* **WORK REQUIRED**: From the passage on Khariton Agrba, extract the text between "Professional career" and "in Vladikavkaz, Russia.", inclusive.

* **GIVEN PASSAGE**:
"""

Khariton Daurovich Agrba () is a Russian professional boxer who has held the WBA Continental super-lightweight title since June. As an amateur he won a silver medal at the 2019 European Games.

Amateur career 
During an amateur career in which he compiled a record of 305–16, Agrba was a two-time runner up at the Russian National Championships; won gold medals at the 2016 World University Championships and 2018 Strandzha Cup; and silver medals at the 2019 European Games and 2019 Boxing World Cup.

Professional career
Agrba made his professional debut on 13 December 2019, scoring a six-round unanimous decision (UD) victory over Shokhrukh Abdiev at Manezh in Vladikavkaz, Russia.

"""

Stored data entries

"""

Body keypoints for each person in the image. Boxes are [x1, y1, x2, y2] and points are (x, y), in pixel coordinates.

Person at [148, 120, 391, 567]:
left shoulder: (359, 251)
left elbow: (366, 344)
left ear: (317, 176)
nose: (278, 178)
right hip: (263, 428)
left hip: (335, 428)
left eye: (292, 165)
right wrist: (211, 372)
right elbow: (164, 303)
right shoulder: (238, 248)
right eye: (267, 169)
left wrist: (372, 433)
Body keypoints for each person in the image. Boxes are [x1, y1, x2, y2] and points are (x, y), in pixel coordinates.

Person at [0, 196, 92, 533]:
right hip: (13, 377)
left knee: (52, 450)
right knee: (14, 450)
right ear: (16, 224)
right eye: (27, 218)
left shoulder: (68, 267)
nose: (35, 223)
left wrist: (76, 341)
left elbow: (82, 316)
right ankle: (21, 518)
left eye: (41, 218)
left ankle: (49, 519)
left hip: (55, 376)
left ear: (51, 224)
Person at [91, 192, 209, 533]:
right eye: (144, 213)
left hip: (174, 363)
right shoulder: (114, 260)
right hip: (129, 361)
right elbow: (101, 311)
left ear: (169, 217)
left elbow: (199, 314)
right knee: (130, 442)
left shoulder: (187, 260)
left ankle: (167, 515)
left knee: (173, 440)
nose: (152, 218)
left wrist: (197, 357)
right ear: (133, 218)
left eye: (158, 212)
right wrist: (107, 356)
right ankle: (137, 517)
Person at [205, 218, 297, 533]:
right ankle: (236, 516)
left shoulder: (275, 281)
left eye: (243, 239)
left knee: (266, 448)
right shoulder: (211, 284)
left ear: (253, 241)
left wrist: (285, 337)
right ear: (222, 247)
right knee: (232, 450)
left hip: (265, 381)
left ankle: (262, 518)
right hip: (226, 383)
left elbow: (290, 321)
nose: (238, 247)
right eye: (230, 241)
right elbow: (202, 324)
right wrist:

"""

* **RESULT FOR THIS TASK**:
Professional career
Agrba made his professional debut on 13 December 2019, scoring a six-round unanimous decision (UD) victory over Shokhrukh Abdiev at Manezh in Vladikavkaz, Russia.